Trenta anni di gloria. Il 20 febbraio 1986 Silvio Berlusconi prese il Milan sull’orlo del fallimento, praticamente c’era chi aveva il fascicolo in mano e stava salendo le scale per portarlo all’ultimo piano a sancire la fine di una storia comunque già gloriosa e fatta di scudetti, coppe dei Campioni e grandi campioni. Il Milan all’epoca era una società senza una lira, costretta a fare cassa affittando Milanello per cene e matrimoni. Berlusconi, un imprenditore appena sbarcato nel business delle televisioni e con delle idee innovative, tifoso del Milan, decise di fare questo grande passo.
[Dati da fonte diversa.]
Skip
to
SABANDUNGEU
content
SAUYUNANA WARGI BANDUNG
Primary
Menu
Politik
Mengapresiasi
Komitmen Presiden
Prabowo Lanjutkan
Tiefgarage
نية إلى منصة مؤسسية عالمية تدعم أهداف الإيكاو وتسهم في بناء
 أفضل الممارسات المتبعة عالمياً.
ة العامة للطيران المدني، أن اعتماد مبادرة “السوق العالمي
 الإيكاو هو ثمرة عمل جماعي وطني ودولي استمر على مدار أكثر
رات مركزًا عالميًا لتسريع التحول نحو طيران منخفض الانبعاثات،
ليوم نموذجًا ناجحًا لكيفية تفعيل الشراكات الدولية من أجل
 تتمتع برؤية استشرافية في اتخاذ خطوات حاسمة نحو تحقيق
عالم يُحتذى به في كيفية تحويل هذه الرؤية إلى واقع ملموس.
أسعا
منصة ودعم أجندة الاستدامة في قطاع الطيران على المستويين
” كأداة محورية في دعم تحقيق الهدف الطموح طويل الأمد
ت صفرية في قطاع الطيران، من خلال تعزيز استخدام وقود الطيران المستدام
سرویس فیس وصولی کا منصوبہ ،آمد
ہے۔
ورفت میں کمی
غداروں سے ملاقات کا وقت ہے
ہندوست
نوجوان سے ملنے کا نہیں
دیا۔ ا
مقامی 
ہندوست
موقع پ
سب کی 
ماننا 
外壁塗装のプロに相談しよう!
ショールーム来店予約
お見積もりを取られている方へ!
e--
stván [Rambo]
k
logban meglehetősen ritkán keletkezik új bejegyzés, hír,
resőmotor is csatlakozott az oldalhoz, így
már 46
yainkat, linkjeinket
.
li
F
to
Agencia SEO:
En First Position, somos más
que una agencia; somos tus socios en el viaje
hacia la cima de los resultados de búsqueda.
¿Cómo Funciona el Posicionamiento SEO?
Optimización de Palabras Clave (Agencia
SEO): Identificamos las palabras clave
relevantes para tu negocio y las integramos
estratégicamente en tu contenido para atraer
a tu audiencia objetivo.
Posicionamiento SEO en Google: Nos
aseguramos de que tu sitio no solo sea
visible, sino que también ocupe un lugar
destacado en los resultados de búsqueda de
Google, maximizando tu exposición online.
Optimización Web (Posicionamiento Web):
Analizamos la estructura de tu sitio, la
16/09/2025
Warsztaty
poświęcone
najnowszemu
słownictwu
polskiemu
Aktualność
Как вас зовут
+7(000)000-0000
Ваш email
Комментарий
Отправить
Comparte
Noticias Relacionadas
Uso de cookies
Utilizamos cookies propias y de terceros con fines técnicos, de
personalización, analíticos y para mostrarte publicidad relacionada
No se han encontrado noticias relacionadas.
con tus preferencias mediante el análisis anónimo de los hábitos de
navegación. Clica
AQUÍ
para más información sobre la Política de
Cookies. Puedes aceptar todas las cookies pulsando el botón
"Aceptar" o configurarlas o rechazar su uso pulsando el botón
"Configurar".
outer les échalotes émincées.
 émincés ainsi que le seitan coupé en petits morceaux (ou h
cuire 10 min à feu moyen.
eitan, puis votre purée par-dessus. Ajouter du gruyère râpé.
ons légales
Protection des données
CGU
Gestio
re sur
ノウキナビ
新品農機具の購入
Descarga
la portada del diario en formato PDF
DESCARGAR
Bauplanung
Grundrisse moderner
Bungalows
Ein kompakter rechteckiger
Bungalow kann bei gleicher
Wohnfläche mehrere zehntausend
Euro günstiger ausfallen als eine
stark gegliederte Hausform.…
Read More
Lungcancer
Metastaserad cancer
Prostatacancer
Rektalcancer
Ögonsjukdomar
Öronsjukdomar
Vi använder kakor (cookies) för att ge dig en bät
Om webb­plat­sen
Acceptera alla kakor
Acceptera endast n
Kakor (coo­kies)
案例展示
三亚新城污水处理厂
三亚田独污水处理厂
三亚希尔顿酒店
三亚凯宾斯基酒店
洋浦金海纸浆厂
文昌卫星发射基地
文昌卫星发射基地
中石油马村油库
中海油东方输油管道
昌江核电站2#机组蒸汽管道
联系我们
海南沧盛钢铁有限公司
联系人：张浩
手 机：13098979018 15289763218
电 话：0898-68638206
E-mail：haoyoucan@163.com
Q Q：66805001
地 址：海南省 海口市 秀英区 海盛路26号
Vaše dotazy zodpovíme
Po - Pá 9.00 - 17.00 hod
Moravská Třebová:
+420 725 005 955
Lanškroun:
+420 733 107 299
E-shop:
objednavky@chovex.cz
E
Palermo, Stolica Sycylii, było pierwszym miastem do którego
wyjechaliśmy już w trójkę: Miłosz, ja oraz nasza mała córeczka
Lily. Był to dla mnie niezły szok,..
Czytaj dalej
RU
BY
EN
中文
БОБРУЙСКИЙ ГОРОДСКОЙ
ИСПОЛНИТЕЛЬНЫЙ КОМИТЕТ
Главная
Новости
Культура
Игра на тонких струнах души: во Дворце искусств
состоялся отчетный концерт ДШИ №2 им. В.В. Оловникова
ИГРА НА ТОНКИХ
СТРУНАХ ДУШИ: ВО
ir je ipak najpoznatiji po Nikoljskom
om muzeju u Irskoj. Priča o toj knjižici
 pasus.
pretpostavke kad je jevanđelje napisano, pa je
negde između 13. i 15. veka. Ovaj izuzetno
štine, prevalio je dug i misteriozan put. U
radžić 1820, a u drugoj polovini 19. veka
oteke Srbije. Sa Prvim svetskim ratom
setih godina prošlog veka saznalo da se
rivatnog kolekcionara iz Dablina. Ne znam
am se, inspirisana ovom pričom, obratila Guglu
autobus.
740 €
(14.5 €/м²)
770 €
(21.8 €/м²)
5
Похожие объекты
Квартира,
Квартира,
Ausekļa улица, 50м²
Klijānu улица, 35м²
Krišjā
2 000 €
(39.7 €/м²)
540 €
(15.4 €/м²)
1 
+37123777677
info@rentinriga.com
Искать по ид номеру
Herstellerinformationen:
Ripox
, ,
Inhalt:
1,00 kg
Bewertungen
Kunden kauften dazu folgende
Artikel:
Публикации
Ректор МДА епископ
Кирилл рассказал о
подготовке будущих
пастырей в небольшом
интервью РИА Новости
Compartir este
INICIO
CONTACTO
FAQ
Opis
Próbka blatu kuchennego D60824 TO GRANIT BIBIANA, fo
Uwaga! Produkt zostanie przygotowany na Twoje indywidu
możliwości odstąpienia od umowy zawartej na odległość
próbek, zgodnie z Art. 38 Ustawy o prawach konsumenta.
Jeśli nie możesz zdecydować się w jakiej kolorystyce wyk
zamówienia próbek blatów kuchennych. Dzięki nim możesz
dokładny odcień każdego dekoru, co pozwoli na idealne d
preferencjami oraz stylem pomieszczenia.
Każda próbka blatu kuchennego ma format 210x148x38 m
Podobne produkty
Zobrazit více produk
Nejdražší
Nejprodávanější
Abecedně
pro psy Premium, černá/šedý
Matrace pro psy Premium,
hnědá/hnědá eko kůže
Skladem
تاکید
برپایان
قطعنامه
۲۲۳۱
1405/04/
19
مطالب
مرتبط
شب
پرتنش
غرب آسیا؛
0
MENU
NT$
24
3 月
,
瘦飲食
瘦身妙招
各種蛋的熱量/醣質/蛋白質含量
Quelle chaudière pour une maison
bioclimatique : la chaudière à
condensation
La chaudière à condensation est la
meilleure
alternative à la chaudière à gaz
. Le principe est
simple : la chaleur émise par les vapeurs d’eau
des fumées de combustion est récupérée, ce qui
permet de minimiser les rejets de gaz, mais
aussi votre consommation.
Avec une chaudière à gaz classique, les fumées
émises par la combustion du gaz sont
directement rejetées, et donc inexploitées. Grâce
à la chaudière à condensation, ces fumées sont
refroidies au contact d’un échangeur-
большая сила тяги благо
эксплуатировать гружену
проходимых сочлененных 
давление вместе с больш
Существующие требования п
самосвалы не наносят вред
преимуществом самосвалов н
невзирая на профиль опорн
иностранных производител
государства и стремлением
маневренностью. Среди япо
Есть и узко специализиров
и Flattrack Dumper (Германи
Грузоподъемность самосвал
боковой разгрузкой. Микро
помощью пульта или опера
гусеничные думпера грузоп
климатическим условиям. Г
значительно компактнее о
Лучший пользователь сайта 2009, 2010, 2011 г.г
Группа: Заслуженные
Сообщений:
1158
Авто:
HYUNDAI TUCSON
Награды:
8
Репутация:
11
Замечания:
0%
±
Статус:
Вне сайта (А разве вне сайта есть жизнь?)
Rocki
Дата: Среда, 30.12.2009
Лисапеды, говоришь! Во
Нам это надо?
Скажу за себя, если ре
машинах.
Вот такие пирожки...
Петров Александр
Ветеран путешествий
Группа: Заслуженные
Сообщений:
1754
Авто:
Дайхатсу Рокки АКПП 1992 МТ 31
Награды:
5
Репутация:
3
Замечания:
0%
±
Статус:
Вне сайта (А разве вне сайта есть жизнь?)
La decisione migliore della sua vita, il momento che ha cambiato la storia del calcio. “Hai il Milan tatuato del cuore”, diceva il padre Luigi al quale poi venne dedicato un trofeo estivo diventato una classica sotto l’ombrellone. Anche da queste piccole cose ha preso il via la rivoluzione, come il Mundialito estivo tra le migliori squadre di club con prestiti che hanno permesso a stelle di indossare altre maglie (nel Milan per esempio è sceso in campo per una partita anche Johan Cruijff). In 30 anni ben 28 trofei: 1 Mondiale per Club, 2 Coppe Intercontinentali, 5 Coppe dei Campioni, 5 Supercoppe Europee, 8 campionati italiani, 1 Coppa Italia, 6 Supercoppe Italiane. A questi trofei vanno aggiunti 7 Palloni d’Oro.

Ma i numeri contano poco, a fare la differenza è dove arriva l’emozione. Al cuore.

Sabato 20 febbraio 2016 “Il Calcio sul Web” ha realizzato uno speciale sui 30 anni di Silvio Berlusconi nel corso della puntata andata on air su “Essere Web Radio”.